Now that we’ve seen how easy it’s to run a federated simulation with Flower, we’ll apply this structure to our MNIST example and revisit the skewed data problem we observed earlier.
Improving Accuracy through Collaborative Training
Now let’s return to our MNIST example. We saw that the models trained on individual local datasets didn’t give good results. On this section, we alter the setup in order that clients now collaborate by sharing model updates as a substitute of working in isolation. Each dataset, nonetheless, remains to be missing certain digits like before and every client still trains locally.
The most effective part in regards to the project obtained through simulation within the previous section is that it could possibly now be easily adapted to our use case. I even have taken the flower app generated within the previous section and made a number of changes within the client_app ,server_app and the task file. I configured the training to run for 3 server rounds, with all clients participating in every round, and every client training its local model for ten local epochs. All these settings might be easily managed via the pyproject.toml file. The local models are then aggregated to a single global model using Federated Averaging.


Now let’s take a look at the outcomes. Keep in mind that within the isolated training approach, the three individual models achieved an accuracy of roughly between 65 and 70%. Here, with federated learning, we see an enormous jump in accuracy to around 96%. Which means the worldwide model is a lot better than any of the person models trained in isolation.
This global model even performs higher on the particular subsets (the digits that were missing from each client’s data) and sees a jump in accuracy from previously 0% to between 94 and 97%.
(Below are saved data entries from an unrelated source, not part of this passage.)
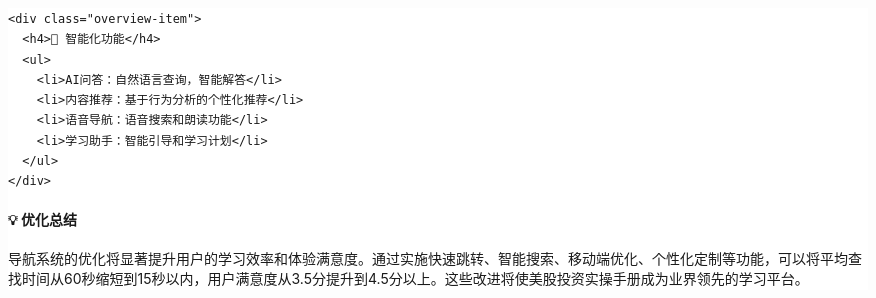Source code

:     <div class="overview-item">
      <h4>🤖 智能化功能</h4>
      <ul>
        <li>AI问答：自然语言查询，智能解答</li>
        <li>内容推荐：基于行为分析的个性化推荐</li>
        <li>语音导航：语音搜索和朗读功能</li>
        <li>学习助手：智能引导和学习计划</li>
      </ul>
    </div>
  </div>
</div>

<div class="info-block">
  <div class="info-item">
    <h4>💡 优化总结</h4>
    <p>导航系统的优化将显著提升用户的学习效率和体验满意度。通过实施快速跳转、智能搜索、移动端优化、个性化定制等功能，可以将平均查找时间从60秒缩短到15秒以内，用户满意度从3.5分提升到4.5分以上。这些改进将使美股投资实操手册成为业界领先的学习平台。</p>
  </div>
</div>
The confusion matrix above corroborates this finding. It shows the model learns the way to classify all digits properly, even those to which it was not exposed. We don’t see any columns that only have zeros in them anymore and each digit class now has predictions, showing that collaborative training enabled the model to learn the entire data distribution with none single client gaining access to all digit types.
Taking a look at the massive picture
While it is a toy example, it helps to offer the intuition behind why federated learning is so powerful. This same principle might be applied to situations where data is distributed across multiple locations and can’t be centralized attributable to privacy or regulatory constraints.
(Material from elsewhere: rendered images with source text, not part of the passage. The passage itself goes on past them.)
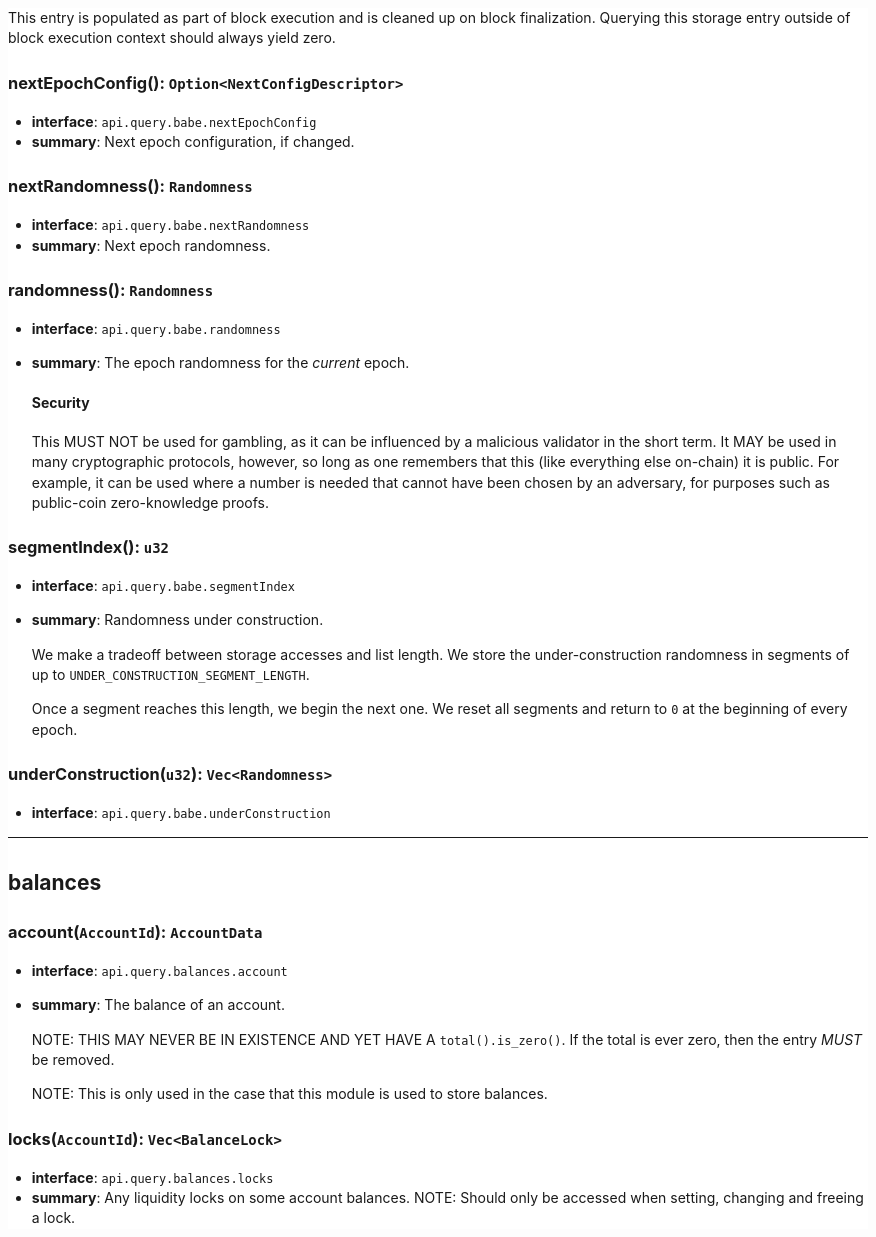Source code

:   This entry is populated as part of block execution and is cleaned up on block finalization. Querying this storage entry outside of block execution context should always yield zero. 
 
### nextEpochConfig(): `Option<NextConfigDescriptor>`
- **interface**: `api.query.babe.nextEpochConfig`
- **summary**:   Next epoch configuration, if changed. 
 
### nextRandomness(): `Randomness`
- **interface**: `api.query.babe.nextRandomness`
- **summary**:   Next epoch randomness. 
 
### randomness(): `Randomness`
- **interface**: `api.query.babe.randomness`
- **summary**:   The epoch randomness for the *current* epoch. 

  #### Security 

  This MUST NOT be used for gambling, as it can be influenced by a malicious validator in the short term. It MAY be used in many cryptographic protocols, however, so long as one remembers that this (like everything else on-chain) it is public. For example, it can be used where a number is needed that cannot have been chosen by an adversary, for purposes such as public-coin zero-knowledge proofs. 
 
### segmentIndex(): `u32`
- **interface**: `api.query.babe.segmentIndex`
- **summary**:   Randomness under construction. 

  We make a tradeoff between storage accesses and list length. We store the under-construction randomness in segments of up to `UNDER_CONSTRUCTION_SEGMENT_LENGTH`. 

  Once a segment reaches this length, we begin the next one. We reset all segments and return to `0` at the beginning of every epoch. 
 
### underConstruction(`u32`): `Vec<Randomness>`
- **interface**: `api.query.babe.underConstruction`

___


## balances
 
### account(`AccountId`): `AccountData`
- **interface**: `api.query.balances.account`
- **summary**:   The balance of an account. 

  NOTE: THIS MAY NEVER BE IN EXISTENCE AND YET HAVE A `total().is_zero()`. If the total is ever zero, then the entry *MUST* be removed. 

  NOTE: This is only used in the case that this module is used to store balances. 
 
### locks(`AccountId`): `Vec<BalanceLock>`
- **interface**: `api.query.balances.locks`
- **summary**:   Any liquidity locks on some account balances. NOTE: Should only be accessed when setting, changing and freeing a lock.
As an illustration, should you substitute the above example with, let’s say, three hospitals, each having local data, you’d see that despite the fact that each hospital only has its own limited dataset, the general model trained through federated learning can be a lot better than any individual model trained in isolation. Moreover, the information stays private and secure in each hospital however the model advantages from the collective knowledge of all participating institutions.
Conclusion & What’s Next
That’s all for this a part of the series. In this text, we implemented an end-to-end Federated Learning loop with Flower, understood the assorted components of the Flower app and compared machine learning with and without collaborative learning. In the following part, we’ll explore Federated Learning from the privacy viewpoint. While federated learning itself is a knowledge minimization solution because it prevents direct access to data, the model updates exchanged between client and server can still potentially result in privacy leaks. Let’s touch upon this in the following part. For now, it’ll be an awesome idea to look into the official documentation.